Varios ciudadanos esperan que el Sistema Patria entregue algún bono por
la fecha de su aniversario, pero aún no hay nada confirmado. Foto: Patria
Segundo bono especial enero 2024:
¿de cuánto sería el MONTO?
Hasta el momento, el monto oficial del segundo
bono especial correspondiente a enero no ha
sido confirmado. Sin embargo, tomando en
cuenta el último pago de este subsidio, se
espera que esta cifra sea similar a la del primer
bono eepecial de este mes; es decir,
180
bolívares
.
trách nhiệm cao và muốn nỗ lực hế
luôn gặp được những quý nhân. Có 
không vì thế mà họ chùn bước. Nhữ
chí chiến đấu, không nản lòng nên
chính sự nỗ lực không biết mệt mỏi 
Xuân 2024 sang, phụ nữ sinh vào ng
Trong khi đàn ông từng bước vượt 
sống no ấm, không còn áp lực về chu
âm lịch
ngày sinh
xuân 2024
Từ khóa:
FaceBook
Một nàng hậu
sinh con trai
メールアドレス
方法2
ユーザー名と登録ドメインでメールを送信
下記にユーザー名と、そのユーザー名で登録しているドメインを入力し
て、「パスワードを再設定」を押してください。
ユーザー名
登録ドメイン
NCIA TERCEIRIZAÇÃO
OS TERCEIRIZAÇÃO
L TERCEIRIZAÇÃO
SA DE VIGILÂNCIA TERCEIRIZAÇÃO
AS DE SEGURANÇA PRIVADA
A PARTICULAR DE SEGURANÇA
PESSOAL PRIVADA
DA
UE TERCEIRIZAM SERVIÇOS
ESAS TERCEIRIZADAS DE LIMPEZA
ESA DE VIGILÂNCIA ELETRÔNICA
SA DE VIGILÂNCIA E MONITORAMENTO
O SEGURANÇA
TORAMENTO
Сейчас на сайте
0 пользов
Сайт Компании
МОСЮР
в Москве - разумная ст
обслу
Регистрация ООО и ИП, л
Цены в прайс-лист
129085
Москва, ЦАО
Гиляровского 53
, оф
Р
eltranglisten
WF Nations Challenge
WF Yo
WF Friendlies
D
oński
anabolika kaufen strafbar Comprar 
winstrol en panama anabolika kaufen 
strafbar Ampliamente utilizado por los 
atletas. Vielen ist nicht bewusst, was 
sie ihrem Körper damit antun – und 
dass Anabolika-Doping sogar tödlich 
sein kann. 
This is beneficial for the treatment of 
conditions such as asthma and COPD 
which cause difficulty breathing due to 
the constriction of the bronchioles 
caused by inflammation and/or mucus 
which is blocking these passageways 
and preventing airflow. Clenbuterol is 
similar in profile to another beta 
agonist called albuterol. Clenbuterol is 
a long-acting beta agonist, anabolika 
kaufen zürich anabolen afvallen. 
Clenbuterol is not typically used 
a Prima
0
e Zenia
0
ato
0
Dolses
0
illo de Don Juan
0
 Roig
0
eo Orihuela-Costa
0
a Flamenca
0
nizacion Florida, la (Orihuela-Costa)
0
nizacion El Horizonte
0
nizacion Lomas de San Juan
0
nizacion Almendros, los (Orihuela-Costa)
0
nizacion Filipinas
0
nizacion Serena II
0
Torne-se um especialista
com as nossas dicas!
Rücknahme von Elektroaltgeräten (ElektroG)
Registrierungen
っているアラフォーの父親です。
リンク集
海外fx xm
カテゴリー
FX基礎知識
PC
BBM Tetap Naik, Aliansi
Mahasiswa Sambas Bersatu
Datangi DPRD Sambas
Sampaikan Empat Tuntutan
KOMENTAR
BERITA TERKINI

Task statement: What you give back should be only the lines of the records above, starting at the line with "Xuân 2024 sang, phụ nữ sinh vào ng" and ending at the line with "L TERCEIRIZAÇÃO", restated word for word.

Answer for this exercise:
Xuân 2024 sang, phụ nữ sinh vào ng
Trong khi đàn ông từng bước vượt 
sống no ấm, không còn áp lực về chu
âm lịch
ngày sinh
xuân 2024
Từ khóa:
FaceBook
Một nàng hậu
sinh con trai
メールアドレス
方法2
ユーザー名と登録ドメインでメールを送信
下記にユーザー名と、そのユーザー名で登録しているドメインを入力し
て、「パスワードを再設定」を押してください。
ユーザー名
登録ドメイン
NCIA TERCEIRIZAÇÃO
OS TERCEIRIZAÇÃO
L TERCEIRIZAÇÃO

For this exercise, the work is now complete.